Lalu aku melihat Alina. Gadis yang menemaniku dari semester satu. Gadis yang menyisihkan uang jajannya untuk membelikanku obat saat aku tipes karena terlalu sering begadang rapat konsolidasi.

Perlahan, tanganku terulur. Bukan ke arah jaket almamater. Aku menutup layar laptop. Bunyi klik saat layar tertutup terdengar seperti suara peti mati bagi idealismeku hari ini.

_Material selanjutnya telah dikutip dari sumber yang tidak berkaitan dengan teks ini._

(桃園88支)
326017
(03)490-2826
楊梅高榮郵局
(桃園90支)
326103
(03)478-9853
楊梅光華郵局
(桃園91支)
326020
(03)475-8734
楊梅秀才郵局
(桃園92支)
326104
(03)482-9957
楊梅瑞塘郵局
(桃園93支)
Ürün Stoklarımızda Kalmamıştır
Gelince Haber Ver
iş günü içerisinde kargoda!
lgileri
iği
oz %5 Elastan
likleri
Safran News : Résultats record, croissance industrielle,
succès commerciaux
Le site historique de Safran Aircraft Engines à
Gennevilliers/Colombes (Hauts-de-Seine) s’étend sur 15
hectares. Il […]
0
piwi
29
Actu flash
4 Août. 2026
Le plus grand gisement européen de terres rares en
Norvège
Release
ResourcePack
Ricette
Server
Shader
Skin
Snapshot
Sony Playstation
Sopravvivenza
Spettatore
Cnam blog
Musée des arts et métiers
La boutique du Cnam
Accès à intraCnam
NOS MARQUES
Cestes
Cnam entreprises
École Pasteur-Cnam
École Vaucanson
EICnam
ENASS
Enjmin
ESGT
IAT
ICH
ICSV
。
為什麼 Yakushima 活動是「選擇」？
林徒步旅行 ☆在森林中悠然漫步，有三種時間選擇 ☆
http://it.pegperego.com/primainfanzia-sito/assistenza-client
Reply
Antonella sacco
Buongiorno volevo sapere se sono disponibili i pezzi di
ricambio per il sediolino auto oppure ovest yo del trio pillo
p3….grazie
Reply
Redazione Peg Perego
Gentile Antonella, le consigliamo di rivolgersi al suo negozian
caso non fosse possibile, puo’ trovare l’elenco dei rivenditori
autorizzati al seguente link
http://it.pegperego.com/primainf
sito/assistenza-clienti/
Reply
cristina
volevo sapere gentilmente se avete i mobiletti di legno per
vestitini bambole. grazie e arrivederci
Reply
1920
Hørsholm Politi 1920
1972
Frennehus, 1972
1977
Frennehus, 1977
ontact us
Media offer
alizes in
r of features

Alina langsung memelukku erat, menumpahkan tangisnya di dadaku. Aku membalas pelukannya dengan kaku. Mataku menatap kosong ke arah jendela. Di luar sana, langit Jakarta abu-abu pekat. Hujan mulai turun, seolah tahu ada api yang baru saja dipadamkan paksa di dalam kamar ini.

Dalam hati, aku berteriak, sebuah orasi yang tak akan pernah didengar siapa pun kecuali dinding kamar ini.

Maafkan aku, kawan-kawan. Maafkan aku, Indonesia. Hari ini, cintaku pada satu orang mengalahkan cintaku pada jutaan orang.

Tapi, jauh di lubuk hati, sisa-sisa bara itu masih ada. Aku memejamkan mata, membisikkan kalimat yang tak berani kuucapkan pada Alina.

Tolong, Lin. Suatu hari nanti... izinkan aku berjuang.